Still, if what we get is exciting enough to overcome such liabilities as slow service, wide variations in preparation and a crude setting, it’s worth seeking out.
This is the case at Paseo Real, a family-run shack of a place in an industrial strip of North Hollywood. The cluttered window and multicolored sandwich sign loudly announcing Mexican food are neither inviting nor accurate reflections of what you’ll find inside.
Through the door are six tables and a counter: a clean, cheery and unself-consciously retro place that you’d hardly go to unless you knew the cooking was special. It is.
At its best, the Latin-American cooking at Paseo Real is subtle, unexpected and downright delicious.
There’s no better example than pipian, chunks of savory pork in pumpkin seed sauce. The pale green granular sauce at first seems bland, but almost at once things start happening in your mouth: a tingle of chili, a taste of herb. You may find yourself so engrossed in figuring out what it is made of that before you do, it’ll be gone.
On one occasion, I tried the roast pork, which was less obscure but no less satisfying than the pipian. Marinated, garlicked and sliced thin, it was as moist and light as could be.
But the greatest achievement in this basically peasant cooking was “fish in garlic sauce,” a highly sophisticated dish. Half a fresh small fish had been fileted (mostly), cooked just to the right moment and served in a perfectly balanced garlic-parsley-mustard sauce. It was far more rewarding than many of the fish dishes I’ve had at our most stylish restaurants.

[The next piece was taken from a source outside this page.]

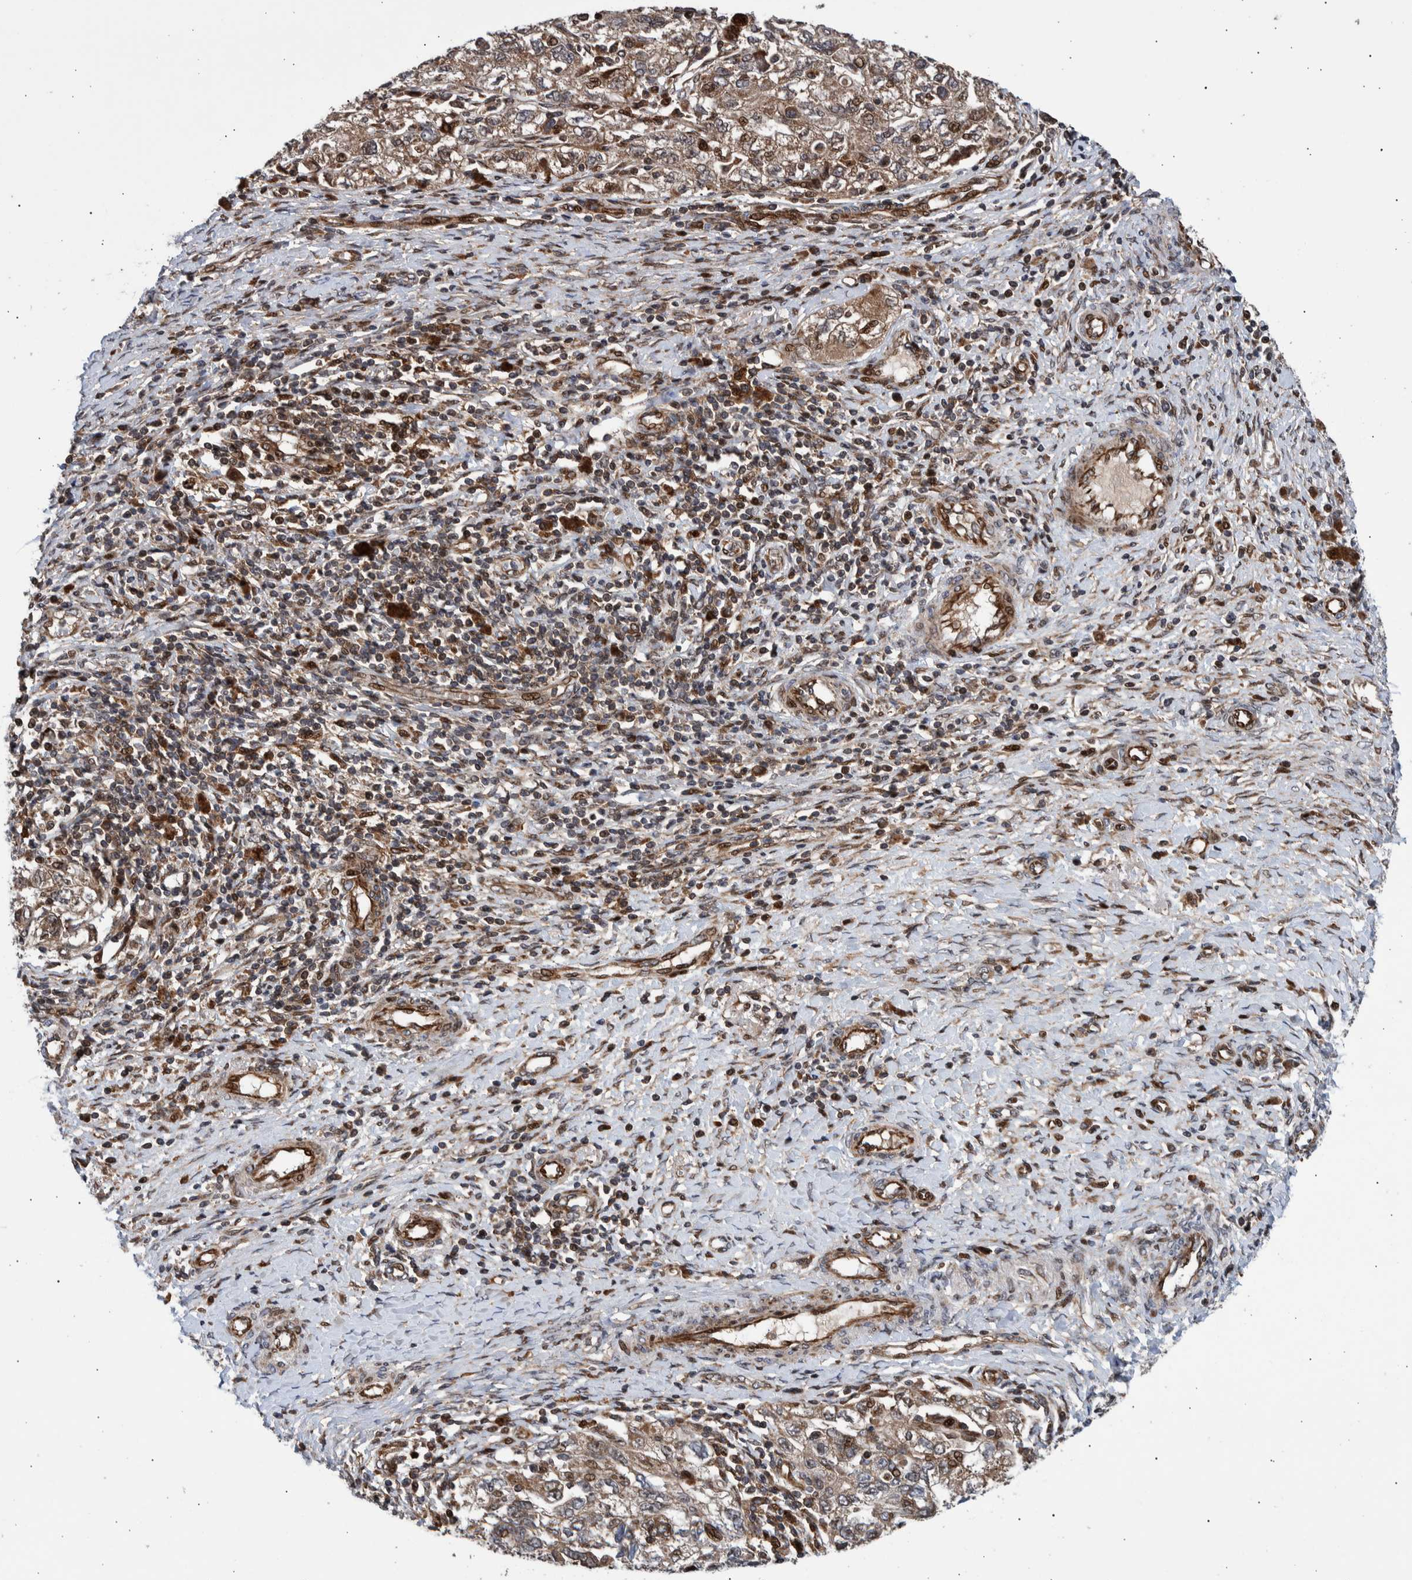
{"staining": {"intensity": "weak", "quantity": ">75%", "location": "cytoplasmic/membranous,nuclear"}, "tissue": "ovarian cancer", "cell_type": "Tumor cells", "image_type": "cancer", "snomed": [{"axis": "morphology", "description": "Carcinoma, NOS"}, {"axis": "morphology", "description": "Cystadenocarcinoma, serous, NOS"}, {"axis": "topography", "description": "Ovary"}], "caption": "Protein analysis of ovarian cancer tissue exhibits weak cytoplasmic/membranous and nuclear positivity in approximately >75% of tumor cells.", "gene": "SHISA6", "patient": {"sex": "female", "age": 69}}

And when I asked the Spanish-speaking cook about the sauce, she proudly came out of the kitchen carrying the Mayan stone mortar and pestle with which she prepared the dish; she said it wouldn’t taste the same made with anything else.
Because the cooking at the Paseo Real is not restaurant-rigid, dishes will vary in taste from day to day. One day, garlic soup was dense and redolent with garlic; another day it was agreeable but thin and underflavored. I only tried the chicken mole once, but on that day it didn’t work--the chocolate had not been suffused into the other ingredients. It was the only dish I haven’t liked at Paseo Real.

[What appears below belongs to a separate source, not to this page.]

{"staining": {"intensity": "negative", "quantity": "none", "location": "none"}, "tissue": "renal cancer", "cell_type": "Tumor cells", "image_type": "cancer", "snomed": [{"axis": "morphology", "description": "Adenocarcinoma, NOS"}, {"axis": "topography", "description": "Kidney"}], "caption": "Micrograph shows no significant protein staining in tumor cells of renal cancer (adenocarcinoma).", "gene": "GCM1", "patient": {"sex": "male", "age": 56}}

Other pleasures to be found there are carne asada a la tampiquena, marinated beef filets, and brocheta de cameron, shrimp with bacon and green pepper en brochette.
Some of the dishes come with fried plantains; if yours doesn’t, be sure to order some on the side. In fact, they are so gooey, so naturally molasses-sweet that you’ll probably want an extra order anyway. It’s a rare chance to indulge yourself.
Be ready to enjoy yourself at Paseo Real but keep in mind that home cooking means slow cooking. Not only did I have to wait while my sauce was being ground in the mortar, but others had to wait for their meals to be prepared.
To get the most out of the experience, you may have to let go of your concept of time--at least temporarily--and keep yourself occupied watching pots steaming on the stove. As a noted writer is purported to have said to the head of a film studio: “Do you want it fast, or do you want it good?”